━━━━━ DATA SUPPLIED ━━━━━

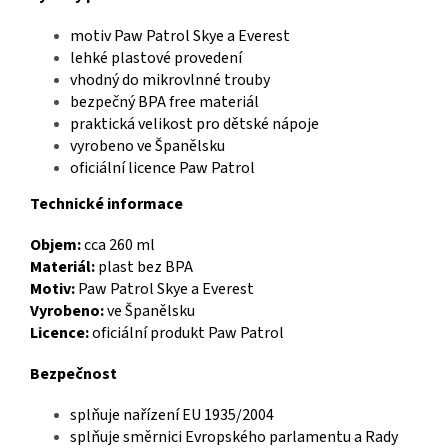
motiv Paw Patrol Skye a Everest
lehké plastové provedení
vhodný do mikrovlnné trouby
bezpečný BPA free materiál
praktická velikost pro dětské nápoje
vyrobeno ve Španělsku
oficiální licence Paw Patrol
Technické informace
Objem:
cca 260 ml
Materiál:
plast bez BPA
Motiv:
Paw Patrol Skye a Everest
Vyrobeno:
ve Španělsku
Licence:
oficiální produkt Paw Patrol
Bezpečnost
splňuje nařízení EU 1935/2004
splňuje směrnici Evropského parlamentu a Rady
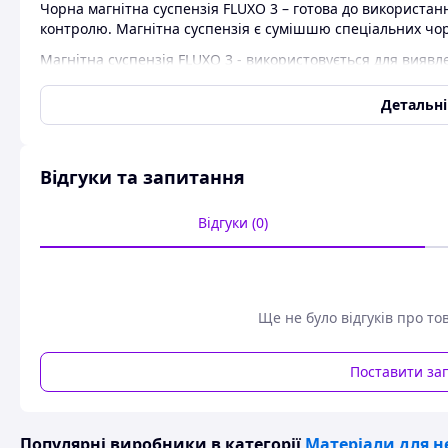
Чорна магнітна суспензія FLUXO 3 – готова до використа
контролю. Магнітна суспензія є сумішшю спеціальних чор
Магнітна суспензія FLUXO 3 - використовується для виявл
феромагнітних матеріалах. Застосовується виявлення уса
шліфувальних тріщин, тріщин втоми тощо. п. використов
Детальн
постійних магнітах чи електромагнітом.
Якщо поверхня контрольованого об'єкта має темний колір
використовувати білу контрастну фарбу FLUXO 3.
Відгуки та запитання
Відгуки (0)
Ємність аерозольного балончика 500мл.
Ще не було відгуків про то
Поставити за
Популярні виробники
в категорії
Матеріали для н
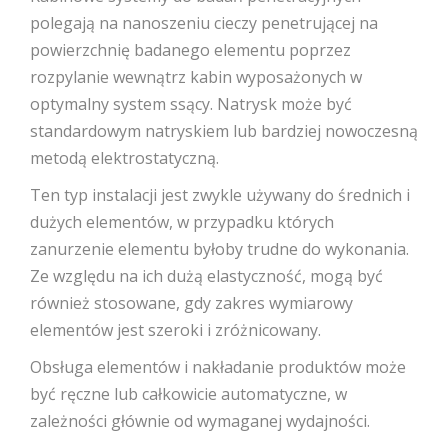
polegają na nanoszeniu cieczy penetrującej na
powierzchnię badanego elementu poprzez
rozpylanie wewnątrz kabin wyposażonych w
optymalny system ssący. Natrysk może być
standardowym natryskiem lub bardziej nowoczesną
metodą elektrostatyczną.
Ten typ instalacji jest zwykle używany do średnich i
dużych elementów, w przypadku których
zanurzenie elementu byłoby trudne do wykonania.
Ze względu na ich dużą elastyczność, mogą być
również stosowane, gdy zakres wymiarowy
elementów jest szeroki i zróżnicowany.
Obsługa elementów i nakładanie produktów może
być ręczne lub całkowicie automatyczne, w
zależności głównie od wymaganej wydajności.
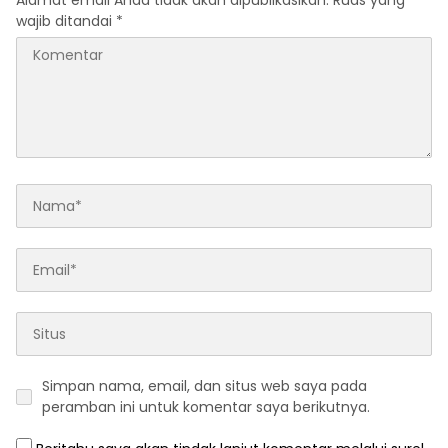
Alamat email Anda tidak akan dipublikasikan.
Ruas yang
wajib ditandai
*
Simpan nama, email, dan situs web saya pada
peramban ini untuk komentar saya berikutnya.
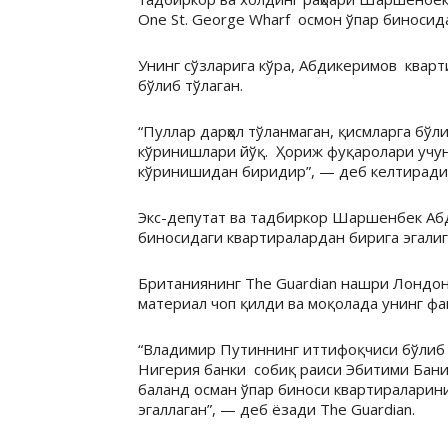
One St. George Wharf осмон ўпар биносид
Унинг сўзларига кўра, Абдикеримов кварт
бўлиб тўлаган.
“Пуллар дарҳол тўланмаган, қисмларга бў
кўринишлари йўқ. Ҳориж фуқаролари учу
кўринишидан биридир”, — деб келтиради 
Экс-депутат ва тадбиркор Шаршенбек Аб
биносидаги квартиралардан бирига эгалиг
Британиянинг The Guardian нашри Лондон
материал чоп қилди ва моқолада унинг фа
“Владимир Путиннинг иттифоқчиси бўлиб ҳ
Нигерия банки собиқ раиси Эбитими Баниг
баланд осман ўпар биноси квартираларин
эгаллаган”, — деб ёзади The Guardian.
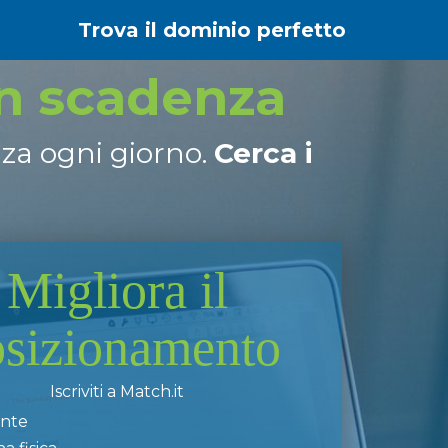
Trova il dominio perfetto
in scadenza
nza ogni giorno.
Cerca i
Migliora il
osizionamento
Iscriviti a Match.it
ente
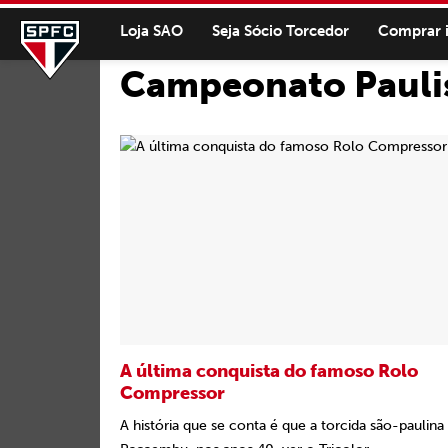
Loja SAO
Seja Sócio Torcedor
Comprar 
Campeonato Pauli
A última conquista do famoso Rolo
Compressor
A história que se conta é que a torcida são-paulina 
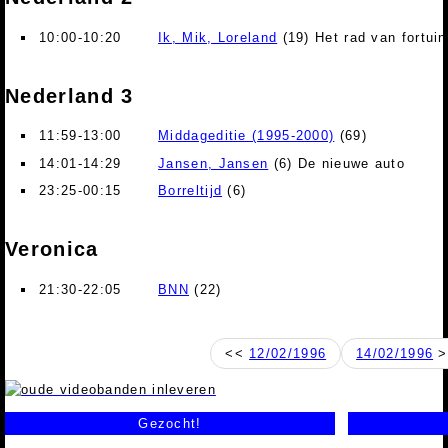
10:00-10:20
Ik, Mik, Loreland
(19) Het rad van fortuin
Nederland 3
11:59-13:00
Middageditie (1995-2000)
(69)
14:01-14:29
Jansen, Jansen
(6) De nieuwe auto
23:25-00:15
Borreltijd
(6)
Veronica
21:30-22:05
BNN
(22)
<<
12/02/1996
14/02/1996
>
Gezocht!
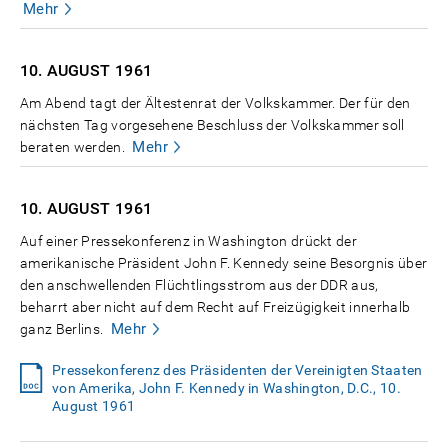
Mehr
10. AUGUST
1961
Am Abend tagt der Ältestenrat der Volkskammer. Der für den
nächsten Tag vorgesehene Beschluss der Volkskammer soll
Mehr
beraten werden.
10. AUGUST
1961
Auf einer Pressekonferenz in Washington drückt der
amerikanische Präsident John F. Kennedy seine Besorgnis über
den anschwellenden Flüchtlingsstrom aus der DDR aus,
beharrt aber nicht auf dem Recht auf Freizügigkeit innerhalb
Mehr
ganz Berlins.
Pressekonferenz des Präsidenten der Vereinigten Staaten
von Amerika, John F. Kennedy in Washington, D.C., 10.
August 1961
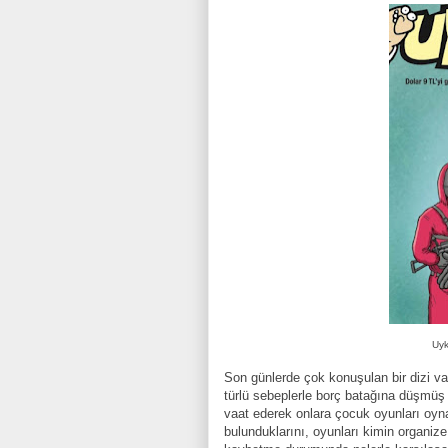
Uyk
Son günlerde çok konuşulan bir dizi v
türlü sebeplerle borç batağına düşmüş 
vaat ederek onlara çocuk oyunları oyn
bulunduklarını, oyunları kimin organize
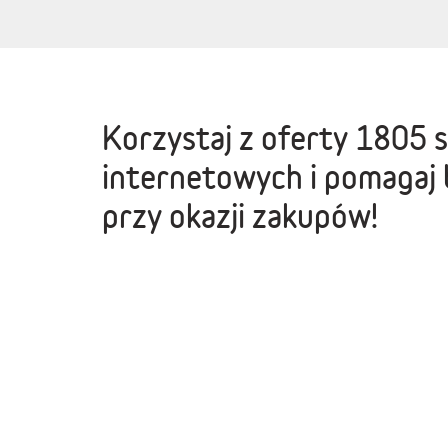
Korzystaj z oferty
1805 
internetowych
i pomagaj 
przy okazji zakupów!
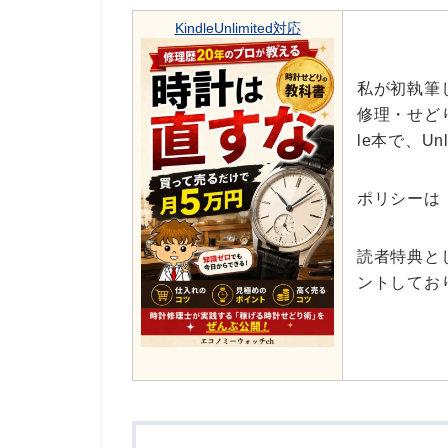
KindleUnlimited対応
私が初執筆
修理・せど
le本で、Un
ポリシーは
読者特典と
ントしてお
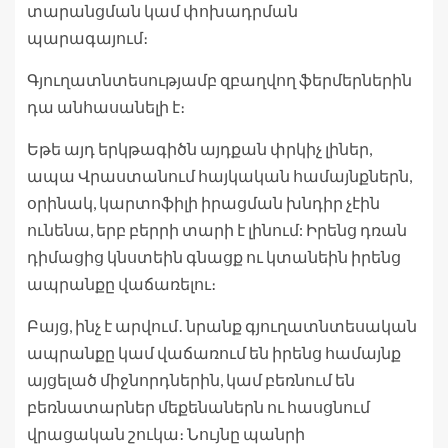
տարանցման կամ փոխադրման
պարագայում։
Գյուղատնտեսությամբ զբաղվող ֆերմերներին
դա անհասանելի է։
Եթե այդ երկթագիծն այդքան փրկիչ լիներ,
ապա Վրաստանում հայկական համայնքներն,
օրինակ, կարտոֆիլի իրացման խնդիր չէին
ունենա, երբ բերրի տարի է լինում: Իրենց դռան
դիմացից կնստեին գնացք ու կտանեին իրենց
ապրանքը վաճառելու։
Բայց, ինչ է արվում․ նրանք գյուղատնտեսական
ապրանքը կամ վաճառում են իրենց համայնք
այցելած միջնորդներին, կամ բեռնում են
բեռնատարներ մեքենաներն ու հասցնում
վրացական շուկա։ Նույնը պանրի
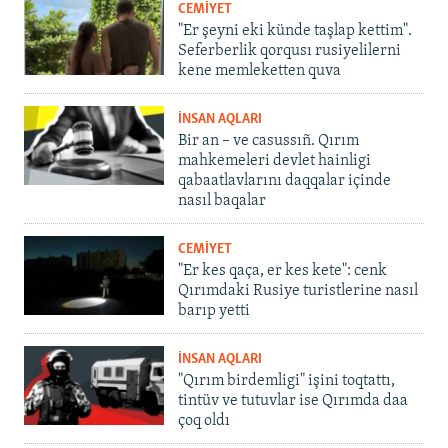
CEMİYET
"Er şeyni eki künde taşlap kettim".
Seferberlik qorqusı rusiyelilerni
kene memleketten quva
İNSAN AQLARI
Bir an – ve casussıñ. Qırım
mahkemeleri devlet hainligi
qabaatlavlarını daqqalar içinde
nasıl baqalar
CEMİYET
"Er kes qaça, er kes kete": cenk
Qırımdaki Rusiye turistlerine nasıl
barıp yetti
İNSAN AQLARI
"Qırım birdemligi" işini toqtattı,
tintüv ve tutuvlar ise Qırımda daa
çoq oldı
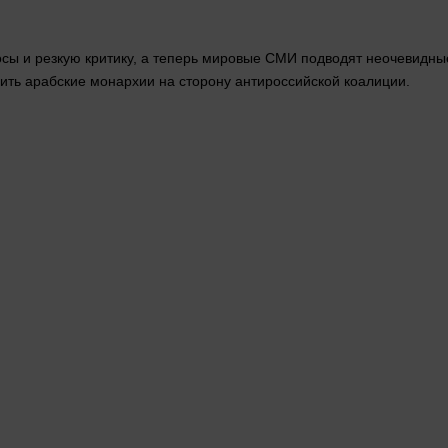
сы и резкую критику, а теперь мировые СМИ подводят неочевидны
нить арабские монархии на
сторону
антироссийской коалиции.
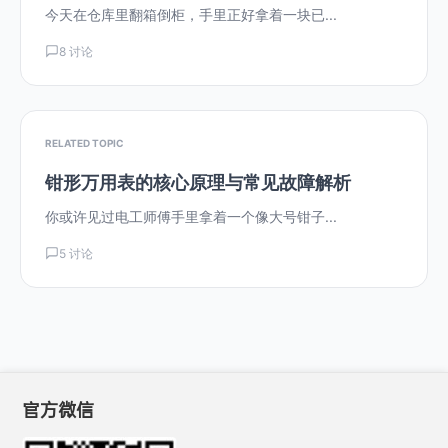
今天在仓库里翻箱倒柜，手里正好拿着一块已...
8 讨论
RELATED TOPIC
钳形万用表的核心原理与常见故障解析
你或许见过电工师傅手里拿着一个像大号钳子...
5 讨论
官方微信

━━━━━

> _YOUR ASSIGNMENT_: Leave the pictures out and reproduce each record exactly as written.

> _ANSWER AREA_:
motiv Paw Patrol Skye a Everest
lehké plastové provedení
vhodný do mikrovlnné trouby
bezpečný BPA free materiál
praktická velikost pro dětské nápoje
vyrobeno ve Španělsku
oficiální licence Paw Patrol
Technické informace
Objem:
cca 260 ml
Materiál:
plast bez BPA
Motiv:
Paw Patrol Skye a Everest
Vyrobeno:
ve Španělsku
Licence:
oficiální produkt Paw Patrol
Bezpečnost
splňuje nařízení EU 1935/2004
splňuje směrnici Evropského parlamentu a Rady
Чорна магнітна суспензія FLUXO 3 – готова до використа
контролю. Магнітна суспензія є сумішшю спеціальних чор
Магнітна суспензія FLUXO 3 - використовується для виявл
феромагнітних матеріалах. Застосовується виявлення уса
шліфувальних тріщин, тріщин втоми тощо. п. використов
Детальн
постійних магнітах чи електромагнітом.
Якщо поверхня контрольованого об'єкта має темний колір
використовувати білу контрастну фарбу FLUXO 3.
Відгуки та запитання
Відгуки (0)
Ємність аерозольного балончика 500мл.
Ще не було відгуків про то
Поставити за
Популярні виробники
в категорії
Матеріали для н
polegają na nanoszeniu cieczy penetrującej na
powierzchnię badanego elementu poprzez
rozpylanie wewnątrz kabin wyposażonych w
optymalny system ssący. Natrysk może być
standardowym natryskiem lub bardziej nowoczesną
metodą elektrostatyczną.
Ten typ instalacji jest zwykle używany do średnich i
dużych elementów, w przypadku których
zanurzenie elementu byłoby trudne do wykonania.
Ze względu na ich dużą elastyczność, mogą być
również stosowane, gdy zakres wymiarowy
elementów jest szeroki i zróżnicowany.
Obsługa elementów i nakładanie produktów może
być ręczne lub całkowicie automatyczne, w
zależności głównie od wymaganej wydajności.
Alamat email Anda tidak akan dipublikasikan.
Ruas yang
wajib ditandai
*
Simpan nama, email, dan situs web saya pada
peramban ini untuk komentar saya berikutnya.
One St. George Wharf осмон ўпар биносид
Унинг сўзларига кўра, Абдикеримов кварт
бўлиб тўлаган.
“Пуллар дарҳол тўланмаган, қисмларга бў
кўринишлари йўқ. Ҳориж фуқаролари учу
кўринишидан биридир”, — деб келтиради 
Экс-депутат ва тадбиркор Шаршенбек Аб
биносидаги квартиралардан бирига эгалиг
Британиянинг The Guardian нашри Лондон
материал чоп қилди ва моқолада унинг фа
“Владимир Путиннинг иттифоқчиси бўлиб ҳ
Нигерия банки собиқ раиси Эбитими Баниг
баланд осман ўпар биноси квартираларин
эгаллаган”, — деб ёзади The Guardian.
Trova il dominio perfetto
in scadenza
nza ogni giorno.
Cerca i
Migliora il
osizionamento
Iscriviti a Match.it
ente
Loja SAO
Seja Sócio Torcedor
Comprar 
Campeonato Pauli
A última conquista do famoso Rolo
Compressor
A história que se conta é que a torcida são-paulina 
10:00-10:20
Ik, Mik, Loreland
(19) Het rad van fortuin
Nederland 3
11:59-13:00
Middageditie (1995-2000)
(69)
14:01-14:29
Jansen, Jansen
(6) De nieuwe auto
23:25-00:15
Borreltijd
(6)
Veronica
21:30-22:05
BNN
(22)
<<
12/02/1996
14/02/1996
>
Gezocht!
Mehr
10. AUGUST
1961
Am Abend tagt der Ältestenrat der Volkskammer. Der für den
nächsten Tag vorgesehene Beschluss der Volkskammer soll
Mehr
beraten werden.
10. AUGUST
1961
Auf einer Pressekonferenz in Washington drückt der
amerikanische Präsident John F. Kennedy seine Besorgnis über
den anschwellenden Flüchtlingsstrom aus der DDR aus,
beharrt aber nicht auf dem Recht auf Freizügigkeit innerhalb
Mehr
ganz Berlins.
Pressekonferenz des Präsidenten der Vereinigten Staaten
von Amerika, John F. Kennedy in Washington, D.C., 10.
August 1961
Uyk
Son günlerde çok konuşulan bir dizi v
türlü sebeplerle borç batağına düşmüş 
vaat ederek onlara çocuk oyunları oyn
bulunduklarını, oyunları kimin organize
Korzystaj z oferty
1805 
internetowych
i pomagaj 
przy okazji zakupów!
KindleUnlimited対応
私が初執筆
修理・せど
le本で、Un
ポリシーは
読者特典と
ントしてお
տարանցման կամ փոխադրման
պարագայում։
Գյուղատնտեսությամբ զբաղվող ֆերմերներին
դա անհասանելի է։
Եթե այդ երկթագիծն այդքան փրկիչ լիներ,
ապա Վրաստանում հայկական համայնքներն,
օրինակ, կարտոֆիլի իրացման խնդիր չէին
ունենա, երբ բերրի տարի է լինում: Իրենց դռան
դիմացից կնստեին գնացք ու կտանեին իրենց
ապրանքը վաճառելու։
Բայց, ինչ է արվում․ նրանք գյուղատնտեսական
ապրանքը կամ վաճառում են իրենց համայնք
այցելած միջնորդներին, կամ բեռնում են
բեռնատարներ մեքենաներն ու հասցնում
վրացական շուկա։ Նույնը պանրի
CEMİYET
"Er şeyni eki künde taşlap kettim".
Seferberlik qorqusı rusiyelilerni
kene memleketten quva
İNSAN AQLARI
Bir an – ve casussıñ. Qırım
mahkemeleri devlet hainligi
qabaatlavlarını daqqalar içinde
nasıl baqalar
CEMİYET
"Er kes qaça, er kes kete": cenk
Qırımdaki Rusiye turistlerine nasıl
barıp yetti
İNSAN AQLARI
"Qırım birdemligi" işini toqtattı,
tintüv ve tutuvlar ise Qırımda daa
çoq oldı
сы и резкую критику, а теперь мировые СМИ подводят неочевидны
нить арабские монархии на
сторону
антироссийской коалиции.
今天在仓库里翻箱倒柜，手里正好拿着一块已...
8 讨论
RELATED TOPIC
钳形万用表的核心原理与常见故障解析
你或许见过电工师傅手里拿着一个像大号钳子...
5 讨论
官方微信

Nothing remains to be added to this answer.